We Build AI Agents the Same Way We Build Trading Systems
Because in regulated industries, wrong answers have consequences.
When you build a trading bot, the rules are unforgiving. The data pipeline either works or it doesn't. The decision logic is either deterministic or it isn't. The audit trail either exists or you're in trouble. There is no "mostly correct." A bot that fires the wrong order at the wrong price costs real money in real time — and no one accepts "the model was confident" as an explanation.
We have been building systems like that for over 10 years.
When pharma, banking, and insurance companies started asking us about AI — not chatbots, not demos, but production AI that reasons over internal documents and helps teams make defensible decisions — we realised we already knew how to think about this problem. We just needed to apply the same discipline to a different domain.
This is how we do it.
The Problem Nobody Says Out Loud
Your organisation has accumulated years of internal knowledge. SOPs. Regulatory submissions. Credit policies. Claims records. Batch data. Audit reports. Every time a new regulation lands, every time a product changes, every time an experienced employee leaves — that knowledge base grows, shifts, and becomes harder to navigate.
Right now, someone on your team is spending two or three hours answering a question that exists in a document on your own server.
That is not a knowledge problem. It is a retrieval problem.
The instinct is to reach for a cloud AI tool. Upload the documents, ask questions, get answers. It works in a demo. Then your compliance officer asks where the data goes, and the conversation ends.
Because it cannot go anywhere. Not for a pharma manufacturer with CDSCO filings. Not for a bank under RBI data localisation rules. Not for an insurer handling policyholder records under IRDAI guidelines. Not for an NBFC with SEBI scrutiny.
The data has to stay inside. Which means the AI has to come inside too.
What We Actually Built
We are not reselling a SaaS platform with a custom front end. We are writing the code.

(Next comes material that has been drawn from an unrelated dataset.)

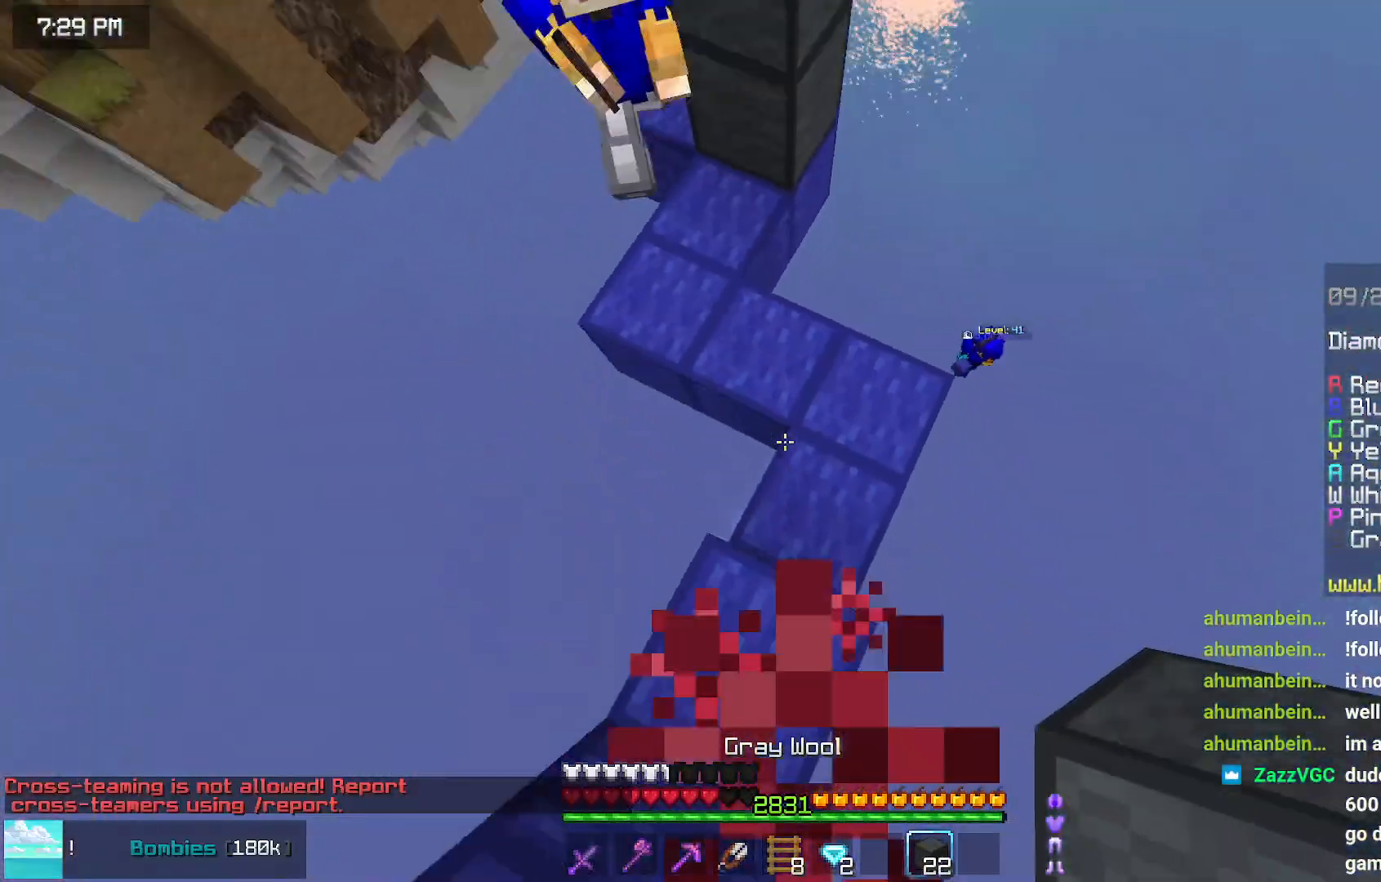
{"keys": ["space"], "mouse": ["right"], "events": [[167, "left", "down"], [217, "mouse_right", "down"], [317, "left", "up"], [317, "mouse_right", "up"], [367, "mouse_right", "down"], [417, "space", "down"], [417, "up", "up"]]}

The architecture is called Retrieval-Augmented Generation with Agentic orchestration — RAG + Agents for short. Here is what that means in plain terms:
Step 1 — Your documents become searchable by meaning, not just keywords. We ingest everything: PDFs, Word files, scanned records, database exports. We parse them, chunk them intelligently — not by character count, but by semantic boundaries — and convert them into vector representations stored in a private database on your infrastructure. No document leaves your server.
Step 2 — A locally hosted language model reads only what it retrieves. When someone asks a question, the system finds the most relevant document sections from your private index and hands them to an open-source language model running on your hardware. LLaMA 3. Mistral 7B. Phi-3. Models that match or exceed GPT-3.5 performance on most enterprise benchmarks, running entirely within your walls, at roughly one-tenth the per-query cost of a cloud API at scale.
Step 3 — Every answer cites its source. This is non-negotiable for us, the same way an audit trail is non-negotiable in a trading system. If the model cannot point to the exact document section behind its answer, it does not answer. It says it does not know. That is the correct behaviour.
Step 4 — Agents handle multi-step workflows. A single RAG call answers a question. An agent completes a task. It can query your documents, check against a database, flag an inconsistency, draft a pre-populated report, and route it for human review — all in one orchestrated workflow. We build these using LangGraph and LlamaIndex, the same frameworks that power production enterprise deployments at scale globally.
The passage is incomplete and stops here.